* [GIVEN PASSAGE]:

──────────

I have to admit that spring is catching me a little unawares this year – normally I am eagerly hunting out signs of its arrival on a daily basis – noting every new sprout of bulb and hint of leaf. This year I have been making the most of winter, enjoying my hellebores and snowdrops and suddenly the garden has been overtaken by spring – it is everywhere I look. The first blossom is out, the magnolias I planted last spring are showing colour, my camellias are truly magnificent and there are swathes of daffodils bobbing in the wind – how did I miss all these lovely treats emerging from their winter slumber? Perhaps it is because I have spent so many hours with my head down in the borders declaring war on the weeds that are populating my beds. So now whilst I nurse my aching wrists and creaky back I have been taking time to look up and appreciate all the beauty that is around me – I just need to dig out my camera and try to capture a little slice of the joy that is spring!
You may remember that back in January I mentioned putting my rhubarb forcer in place – here we are 8 weeks later and the first crop of lovely tender pink stalks has been harvested. As I have no one at home to cook for right now the beauty of this pink crop has been preserved in a rhubarb cordial which will keep in the fridge for refreshing drinks mixed with sparkling water or prossecco – perfect for spring entertaining.

──────────

* [INFORMATION SUPPLIED]:
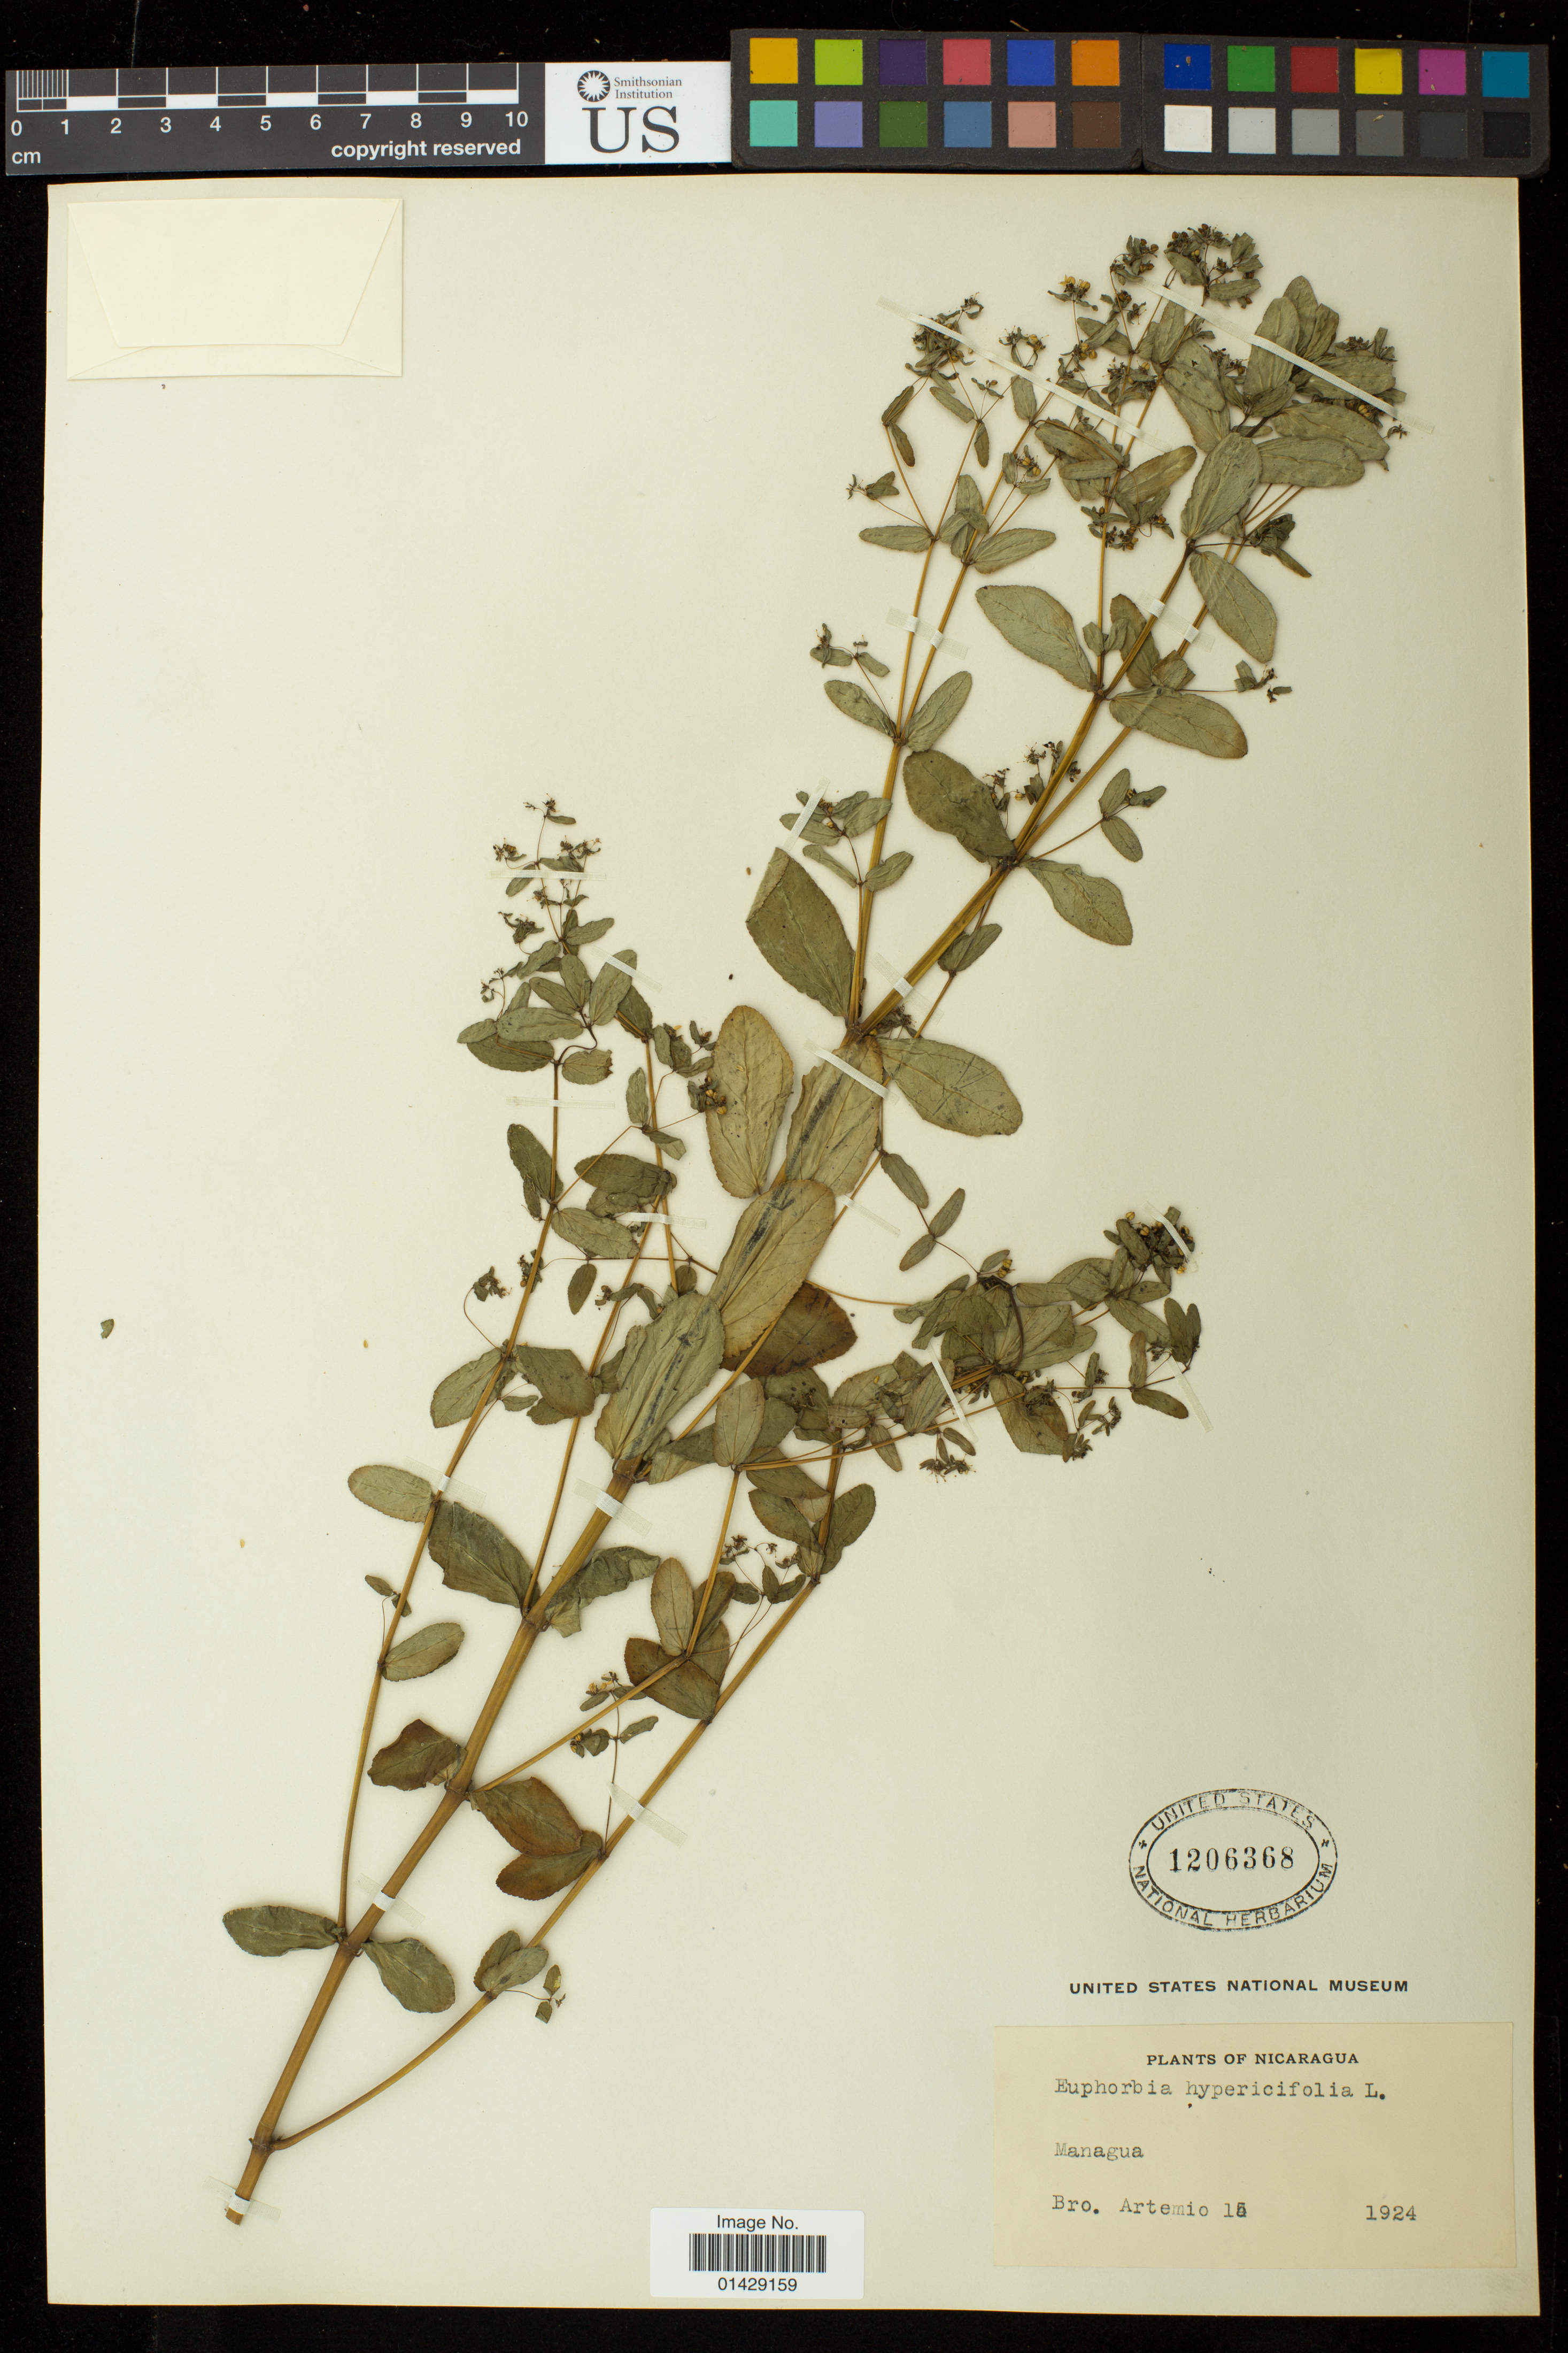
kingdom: Plantae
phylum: Tracheophyta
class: Magnoliopsida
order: Malpighiales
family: Euphorbiaceae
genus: Euphorbia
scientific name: Euphorbia hyssopifolia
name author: L.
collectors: B. Artemio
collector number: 15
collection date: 1924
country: Nicaragua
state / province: Managua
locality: Managua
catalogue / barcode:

──────────

* [PROBLEMS TO SOLVE]:
[A] Summarize the spring garden post above in two sentences.
[B] Write the next part of the spring garden post, continuing on from its final sentence.

* [THE ANSWERS]:
[A] Spring has taken the writer by surprise, since the winter was spent enjoying hellebores and snowdrops and many hours went into weeding the borders, and now blossom, magnolias, camellias and daffodils are showing everywhere. Eight weeks after the rhubarb forcer went in, the first tender pink stalks were harvested and preserved as a rhubarb cordial that keeps in the fridge for drinks with sparkling water.

[B]
Just a few weeks ago my terrace pots were dominated by the tiny blue iris reticulata that I planted in bulk in the autumn. The blues have now all gone and been replaced by the white of a multitude of hyacinth L’Innocence – again planted back in the autumn. There are well over 100 bulbs planted in these pots and the scent is unmissable. The finale to the spring pot season will be the tulips which are growing well and should be in flower shortly after the hyacinths go over. That will be a full three months of beautiful flowers for an afternoons work in the autumn. The iris bulbs and hyacinth bulbs will be moved into my borders to flower there next year when I clear the pots out for the summer planting. The tulip bulbs I put on the compost as they never flower as well again when moved from the pots to the garden.
This rhubarb cordial is my favourite way of using the early spring rhubarb – simmer 1kg of chopped rhubarb and 150ml of water for about 30 minutes and then strain the liquid through a sieve. Put the liquid back in the pan and add 450g of caster sugar. After the sugar has dissolved bring the liquid to the boil for about 2 minutes and then pour into sterilised bottles and keep in the fridge. The cordial will keep for about 6-8 weeks, but for longer term storage freeze a batch.
Whilst I have so many hyacinths in flower in my pots I make a point of picking over the pots every few days and cutting any hyacinths that have fallen over to use inside. My greenhouse paperwhites are pretty much finished now, so to is lovely to have the scent of hyacinths in the house to remind me that winter really is over.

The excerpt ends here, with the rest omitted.